# McCauley Motobike tanks



## Jay81 (Apr 25, 2018)

If these sell for that price ($295 + $19.95 shipping.......each) then I will have a couple for sale lol. 
I only paid $100 each for mine.

http://rover.ebay.com/rover/1/711-5...0001&campid=5335809022&icep_item=253584532471


----------



## ohmybike (Apr 26, 2018)

I was ready to buy I’m glad I didn’t then since you paid 100 lol . I’m looking for a tank for a schwinn


----------



## Jay81 (Apr 26, 2018)

ohmybike said:


> I was ready to buy I’m glad I didn’t then since you paid 100 lol . I’m looking for a tank for a schwinn




Yeah they were readily available for a while here on cabe for around 100 or a little more. There may still be a few available on here if you do a search, although I don't know if they'll work for a Schwinn. They are Shelby tanks as far as I know.


----------



## stezell (Apr 27, 2018)

Jay81 said:


> Yeah they were readily available for a while here on cabe for around 100 or a little more. There may still be a few available on here if you do a search, although I don't know if they'll work for a Schwinn. They are Shelby tanks as far as I know.

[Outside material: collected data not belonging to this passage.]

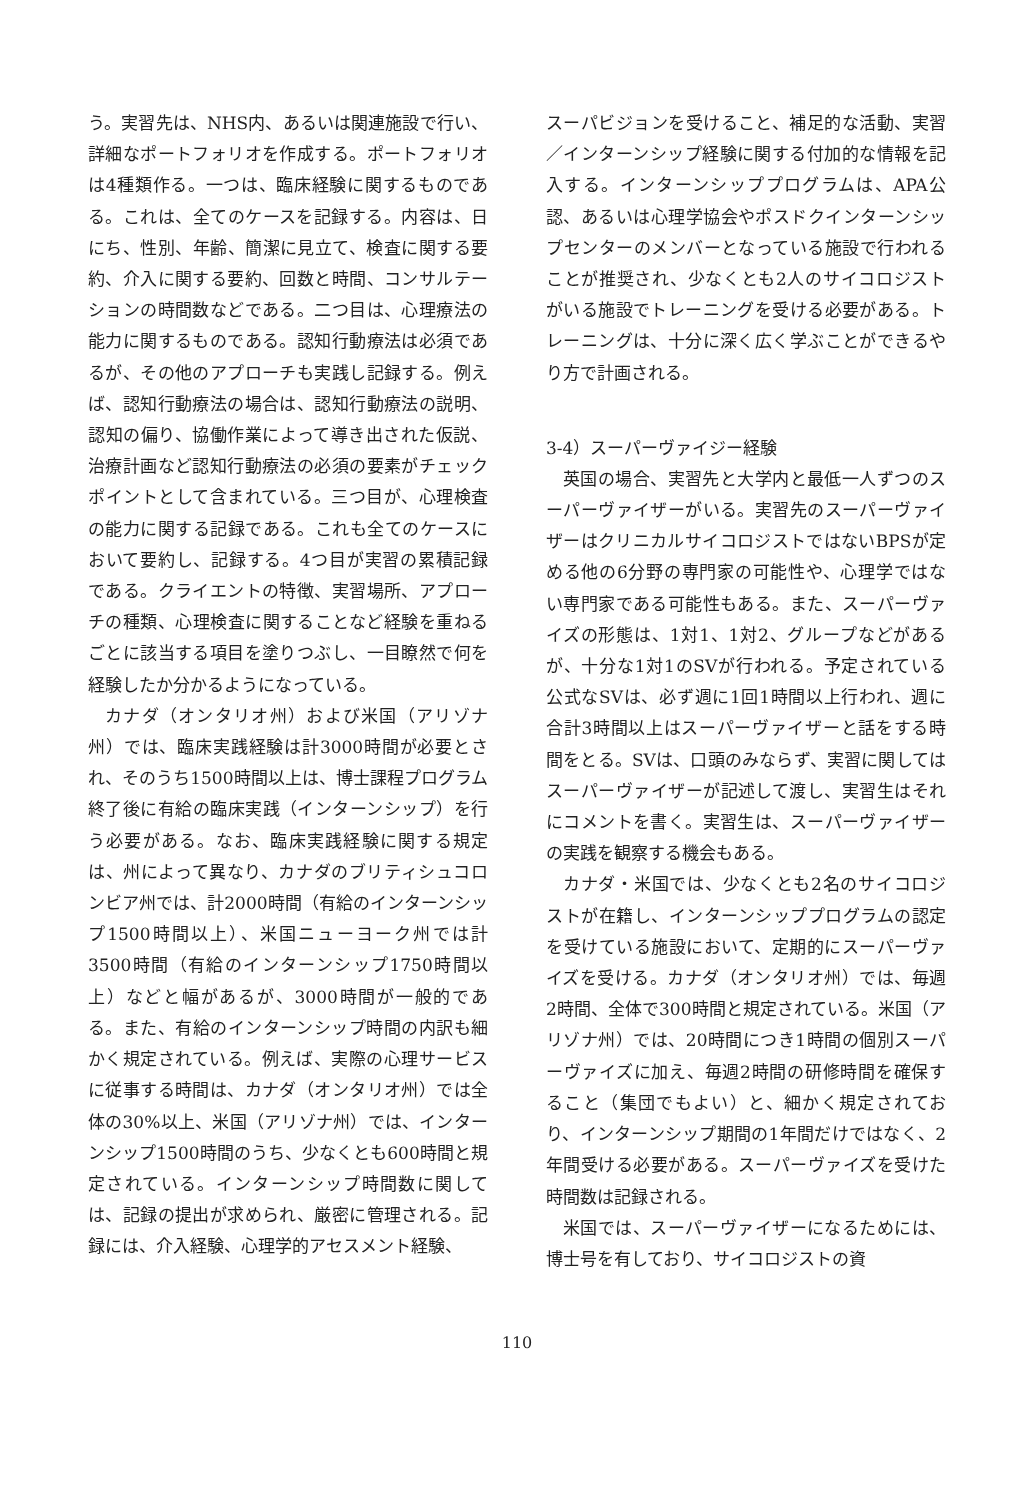う。実習先は、NHS内、あるいは関連施設で行い、詳細なポートフォリオを作成する。ポートフォリオは4種類作る。一つは、臨床経験に関するものである。これは、全てのケースを記録する。内容は、日にち、性別、年齢、簡潔に見立て、検査に関する要約、介入に関する要約、回数と時間、コンサルテーションの時間数などである。二つ目は、心理療法の能力に関するものである。認知行動療法は必須であるが、その他のアプローチも実践し記録する。例えば、認知行動療法の場合は、認知行動療法の説明、認知の偏り、協働作業によって導き出された仮説、治療計画など認知行動療法の必須の要素がチェックポイントとして含まれている。三つ目が、心理検査の能力に関する記録である。これも全てのケースにおいて要約し、記録する。4つ目が実習の累積記録である。クライエントの特徴、実習場所、アプローチの種類、心理検査に関することなど経験を重ねるごとに該当する項目を塗りつぶし、一目瞭然で何を経験したか分かるようになっている。
カナダ（オンタリオ州）および米国（アリゾナ州）では、臨床実践経験は計3000時間が必要とされ、そのうち1500時間以上は、博士課程プログラム終了後に有給の臨床実践（インターンシップ）を行う必要がある。なお、臨床実践経験に関する規定は、州によって異なり、カナダのブリティシュコロンビア州では、計2000時間（有給のインターンシップ1500時間以上）、米国ニューヨーク州では計3500時間（有給のインターンシップ1750時間以上）などと幅があるが、3000時間が一般的である。また、有給のインターンシップ時間の内訳も細かく規定されている。例えば、実際の心理サービスに従事する時間は、カナダ（オンタリオ州）では全体の30%以上、米国（アリゾナ州）では、インターンシップ1500時間のうち、少なくとも600時間と規定されている。インターンシップ時間数に関しては、記録の提出が求められ、厳密に管理される。記録には、介入経験、心理学的アセスメント経験、
スーパビジョンを受けること、補足的な活動、実習／インターンシップ経験に関する付加的な情報を記入する。インターンシッププログラムは、APA公認、あるいは心理学協会やポスドクインターンシップセンターのメンバーとなっている施設で行われることが推奨され、少なくとも2人のサイコロジストがいる施設でトレーニングを受ける必要がある。トレーニングは、十分に深く広く学ぶことができるやり方で計画される。
3-4）スーパーヴァイジー経験
英国の場合、実習先と大学内と最低一人ずつのスーパーヴァイザーがいる。実習先のスーパーヴァイザーはクリニカルサイコロジストではないBPSが定める他の6分野の専門家の可能性や、心理学ではない専門家である可能性もある。また、スーパーヴァイズの形態は、1対1、1対2、グループなどがあるが、十分な1対1のSVが行われる。予定されている公式なSVは、必ず週に1回1時間以上行われ、週に合計3時間以上はスーパーヴァイザーと話をする時間をとる。SVは、口頭のみならず、実習に関してはスーパーヴァイザーが記述して渡し、実習生はそれにコメントを書く。実習生は、スーパーヴァイザーの実践を観察する機会もある。
カナダ・米国では、少なくとも2名のサイコロジストが在籍し、インターンシッププログラムの認定を受けている施設において、定期的にスーパーヴァイズを受ける。カナダ（オンタリオ州）では、毎週2時間、全体で300時間と規定されている。米国（アリゾナ州）では、20時間につき1時間の個別スーパーヴァイズに加え、毎週2時間の研修時間を確保すること（集団でもよい）と、細かく規定されており、インターンシップ期間の1年間だけではなく、2年間受ける必要がある。スーパーヴァイズを受けた時間数は記録される。
米国では、スーパーヴァイザーになるためには、博士号を有しており、サイコロジストの資
110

They were all sold and shipped to Mexico about a month ago. 
Sean


----------



## manuelvilla (Apr 29, 2018)

stezell said:


> They were all sold and shipped to Mexico about a month ago.
> Sean



Guess whos the guy that bought them???

Lol


----------



## ohmybike (Apr 29, 2018)

manuelvilla said:


> Guess whos the guy that bought them???
> 
> Lol
> 
> ...


----------



## manuelvilla (Apr 29, 2018)

ohmybike said:


>



See @ohmybike ...im very serious guy but more very sick Bike guy lol


----------



## Barto (Apr 30, 2018)

Dag manuelvilla, no way you're married...lol    What do your tanks fit??


----------



## fordmike65 (Apr 30, 2018)

Motorbike Tank Jenga anyone?


----------